The focus of President Bush's fiscal year (FY) 2005 budget continues to be record-breaking projections of budget deficits, and the many budget proposals designed to bring them under control or at least appear to do so. In a repeat of past budgets, the FY 2005 budget proposes record funding for federal research and development (R&D) due to large increases in defense and homeland security R&D; but with tight constraints on other discretionary spending, most federal R&D programs would see flat funding or cuts, and even favored R&D agencies of past years would see increases barely above the expected rate of inflation.

- The request for total federal R&D in FY 2005 is $132.0 billion, $5.5 billion or 4.3 percent more than FY 2004 (see Table I-1). The entire increase would go to Department of Defense (DOD) development of weapons systems and R&D in the new Department of Homeland Security (DHS), leaving all other federal R&D programs collectively with declining funding. Total research (basic and applied) would stay flat (up 0.2 percent) at $55.7 billion, even including DHS' expanding research efforts (see Table II-1).

- Outside of DOD development and DHS R&D, the federal R&D portfolio would mostly decline or stay even with this year's funding.

- Even two favored nondefense R&D agencies in recent years are adjusting to diminished expectations. The National Institutes of Health (NIH) budget, after doubling in the five years between 1998 and 2003, would see an increase of 2.6 percent in FY 2005 (see Chapter 8 and Table II-9). Although President Bush signed an authorization bill in December 2002 that called for its budget to double over five years, the National Science Foundation (NSF) budget would fall short of the mark with a budget of $5.7 billion, up 3.0 percent after similar increases in the past two years but well short of the $7.4 billion authorized. Most NSF research directorates would see increases of about 2 percent in FY 2005 (see Chapter 7 and Table II-7).

- The Department of Homeland Security (DHS) would continue its dramatic expansion of R&D capabilities with an R&D budget of $1.2 billion, up $163 million or 15.5 percent after an even larger increase last year (see Chapter 13 and Table II-20).

- Most of the other agencies in the federal R&D portfolio would see steep cuts or at best modest increases in their R&D funding (see Table II-1). The Department of Energy's (DOE) Office of Science would see its R&D funding decline by 0.4 percent, with small increases for core R&D programs offset by cuts in congressionally designated R&D projects. Similarly, proposed cuts in R&D earmarks balanced by flat or declining funding for core R&D programs result in cuts to R&D in the U.S. Geological Survey (USGS; down 4.0 percent), the National Oceanic and Atmospheric Administration (NOAA; down 1.1 percent), and the basic research programs of DOD (down 5.3 percent). The budget would eliminate Commerce's Advanced Technology Program (ATP).

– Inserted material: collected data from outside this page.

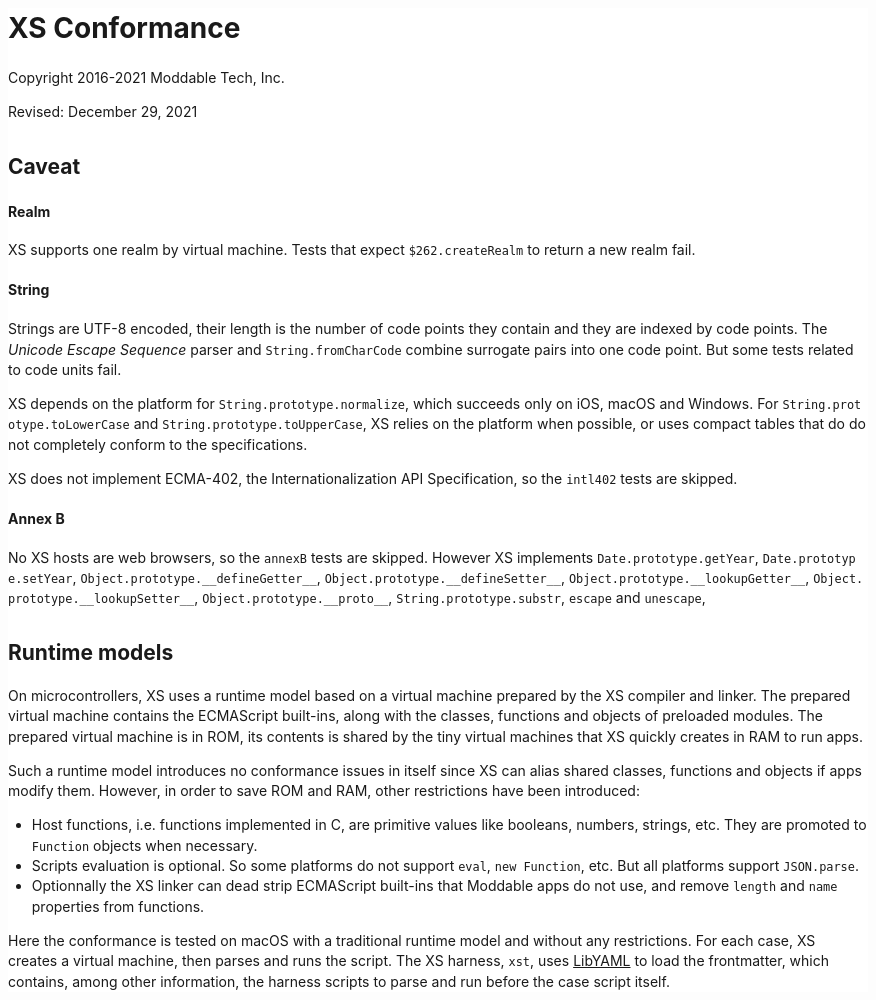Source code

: # XS Conformance

Copyright 2016-2021 Moddable Tech, Inc.

Revised: December 29, 2021

## Caveat

#### Realm

XS supports one realm by virtual machine. Tests that expect `$262.createRealm` to return a new realm fail.

#### String

Strings are UTF-8 encoded, their length is the number of code points they contain and they are indexed by code points. The *Unicode Escape Sequence* parser and `String.fromCharCode` combine surrogate pairs into one code point. But some tests related to code units fail.

XS depends on the platform for `String.prototype.normalize`, which succeeds only on iOS, macOS and Windows. For `String.prototype.toLowerCase` and `String.prototype.toUpperCase`, XS relies on the platform when possible, or uses compact tables that do do not completely conform to the specifications. 

XS does not implement ECMA-402, the Internationalization API Specification, so the `intl402` tests are skipped.

#### Annex B

No XS hosts are web browsers, so the `annexB` tests are skipped. However XS implements `Date.prototype.getYear`, `Date.prototype.setYear`, `Object.prototype.__defineGetter__`, `Object.prototype.__defineSetter__`, `Object.prototype.__lookupGetter__`, `Object.prototype.__lookupSetter__`, `Object.prototype.__proto__`, `String.prototype.substr`, `escape` and `unescape`, 

## Runtime models

On microcontrollers, XS uses a runtime model based on a virtual machine prepared by the XS compiler and linker. The prepared virtual machine contains the ECMAScript built-ins, along with the classes, functions and objects of preloaded modules. The prepared virtual machine is in ROM, its contents is shared by the tiny virtual machines that XS quickly creates in RAM to run apps.

Such a runtime model introduces no conformance issues in itself since XS can alias shared classes, functions and objects if apps modify them. However, in order to save ROM and RAM, other restrictions have been introduced:

- Host functions, i.e. functions implemented in C, are primitive values like booleans, numbers, strings, etc. They are promoted to `Function` objects when necessary.
- Scripts evaluation is optional. So some platforms do not support `eval`, `new Function`, etc. But all platforms support `JSON.parse`. 
- Optionnally the XS linker can dead strip ECMAScript built-ins that Moddable apps do not use, and remove `length` and `name` properties from functions.

Here the conformance is tested on macOS with a traditional runtime model and without any restrictions. For each case, XS creates a virtual machine, then parses and runs the script. The XS harness, `xst`, uses [LibYAML](http://pyyaml.org/wiki/LibYAML) to load the frontmatter, which contains, among other information, the harness scripts to parse and run before the case script itself.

- Cutting across traditional government mission areas, federal homeland security R&D would total $4.2 billion in FY 2005, a substantial boost of 15.9 percent or $575 million over this year's funding level across a dozen federal agencies (see Table I-17). In the aftermath of the fall 2001 terrorist attacks, the federal investment will have nearly tripled since 2002. The majority of the portfolio would remain outside DHS, with the largest part coming from NIH for its biodefense research portfolio. NIH's portfolio, mostly in the National Institute of Allergy and Infectious Diseases (NIAID), would total $1.8 billion in FY 2005, up 4.6 percent.

- The AAAS analysis of the outyear projections in the FY 2005 budget shows that while nondefense R&D would increase from $56.0 billion this year to $60.5 billion by FY 2009, this would be a 0.5 percent cut after adjusting for expected inflation. Large planned increases in NASA and DHS would offset steep planned cuts in all other nondefense R&D agencies (see Table I-15 and Chapter 3).

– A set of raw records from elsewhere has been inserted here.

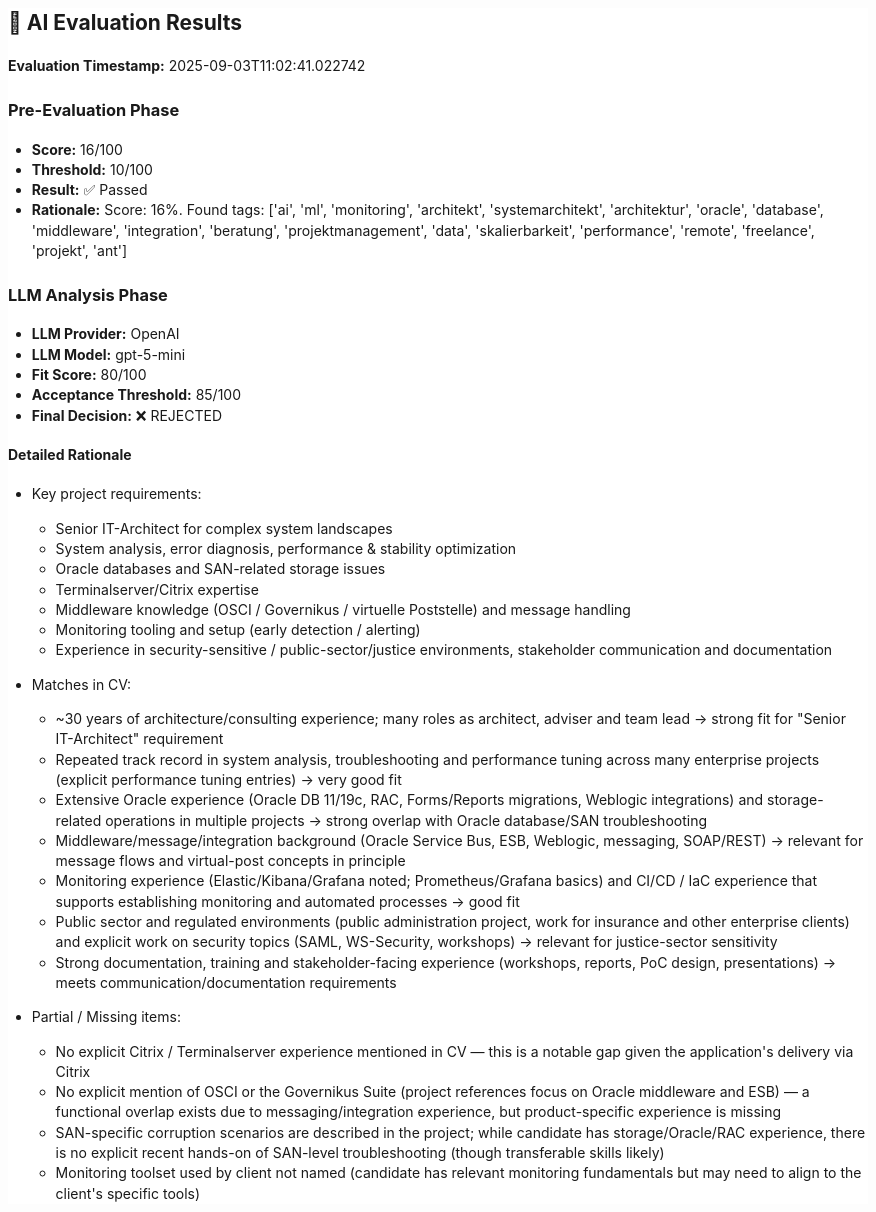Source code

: 
## 🤖 AI Evaluation Results

**Evaluation Timestamp:** 2025-09-03T11:02:41.022742

### Pre-Evaluation Phase
- **Score:** 16/100
- **Threshold:** 10/100
- **Result:** ✅ Passed
- **Rationale:** Score: 16%. Found tags: ['ai', 'ml', 'monitoring', 'architekt', 'systemarchitekt', 'architektur', 'oracle', 'database', 'middleware', 'integration', 'beratung', 'projektmanagement', 'data', 'skalierbarkeit', 'performance', 'remote', 'freelance', 'projekt', 'ant']

### LLM Analysis Phase
- **LLM Provider:** OpenAI
- **LLM Model:** gpt-5-mini
- **Fit Score:** 80/100
- **Acceptance Threshold:** 85/100
- **Final Decision:** ❌ REJECTED

#### Detailed Rationale
- Key project requirements:
  - Senior IT-Architect for complex system landscapes
  - System analysis, error diagnosis, performance & stability optimization
  - Oracle databases and SAN-related storage issues
  - Terminalserver/Citrix expertise
  - Middleware knowledge (OSCI / Governikus / virtuelle Poststelle) and message handling
  - Monitoring tooling and setup (early detection / alerting)
  - Experience in security-sensitive / public-sector/justice environments, stakeholder communication and documentation

- Matches in CV:
  - ~30 years of architecture/consulting experience; many roles as architect, adviser and team lead → strong fit for "Senior IT-Architect" requirement
  - Repeated track record in system analysis, troubleshooting and performance tuning across many enterprise projects (explicit performance tuning entries) → very good fit
  - Extensive Oracle experience (Oracle DB 11/19c, RAC, Forms/Reports migrations, Weblogic integrations) and storage-related operations in multiple projects → strong overlap with Oracle database/SAN troubleshooting
  - Middleware/message/integration background (Oracle Service Bus, ESB, Weblogic, messaging, SOAP/REST) → relevant for message flows and virtual-post concepts in principle
  - Monitoring experience (Elastic/Kibana/Grafana noted; Prometheus/Grafana basics) and CI/CD / IaC experience that supports establishing monitoring and automated processes → good fit
  - Public sector and regulated environments (public administration project, work for insurance and other enterprise clients) and explicit work on security topics (SAML, WS-Security, workshops) → relevant for justice-sector sensitivity
  - Strong documentation, training and stakeholder-facing experience (workshops, reports, PoC design, presentations) → meets communication/documentation requirements

- Partial / Missing items:
  - No explicit Citrix / Terminalserver experience mentioned in CV — this is a notable gap given the application's delivery via Citrix
  - No explicit mention of OSCI or the Governikus Suite (project references focus on Oracle middleware and ESB) — a functional overlap exists due to messaging/integration experience, but product-specific experience is missing
  - SAN-specific corruption scenarios are described in the project; while candidate has storage/Oracle/RAC experience, there is no explicit recent hands-on of SAN-level troubleshooting (though transferable skills likely)
  - Monitoring toolset used by client not named (candidate has relevant monitoring fundamentals but may need to align to the client's specific tools)
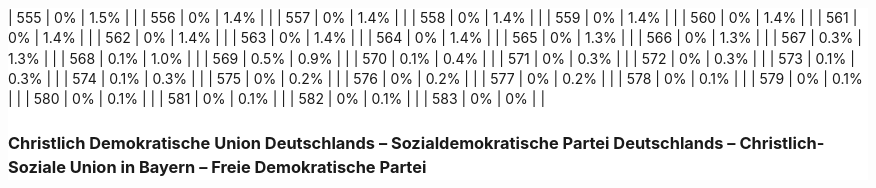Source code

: | 555 | 0% | 1.5% |  |
| 556 | 0% | 1.4% |  |
| 557 | 0% | 1.4% |  |
| 558 | 0% | 1.4% |  |
| 559 | 0% | 1.4% |  |
| 560 | 0% | 1.4% |  |
| 561 | 0% | 1.4% |  |
| 562 | 0% | 1.4% |  |
| 563 | 0% | 1.4% |  |
| 564 | 0% | 1.4% |  |
| 565 | 0% | 1.3% |  |
| 566 | 0% | 1.3% |  |
| 567 | 0.3% | 1.3% |  |
| 568 | 0.1% | 1.0% |  |
| 569 | 0.5% | 0.9% |  |
| 570 | 0.1% | 0.4% |  |
| 571 | 0% | 0.3% |  |
| 572 | 0% | 0.3% |  |
| 573 | 0.1% | 0.3% |  |
| 574 | 0.1% | 0.3% |  |
| 575 | 0% | 0.2% |  |
| 576 | 0% | 0.2% |  |
| 577 | 0% | 0.2% |  |
| 578 | 0% | 0.1% |  |
| 579 | 0% | 0.1% |  |
| 580 | 0% | 0.1% |  |
| 581 | 0% | 0.1% |  |
| 582 | 0% | 0.1% |  |
| 583 | 0% | 0% |  |

### Christlich Demokratische Union Deutschlands – Sozialdemokratische Partei Deutschlands – Christlich-Soziale Union in Bayern – Freie Demokratische Partei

- Nanotechnology R&D would be the top priority in the federal R&D portfolio in FY 2005 among multi-agency initiatives (see Table I-10). Funding for the National Nanotechnology Initiative would increase $21 million (or 2.2 percent) to $982 million, for a doubling of the federal investment in just four years (see Chapter 25). Funding for the Networking and Information Technology R&D initiative would stay level at $2.0 billion for the fourth year in a row (see Chapter 24). The Climate Change Science Program (CCSP), combining the longstanding U.S. Global Change Research Program (USGCRP) with the new Climate Change Research Initiative (CCRI), would fall 2.1 percent to $2.0 billion (see Chapter 16).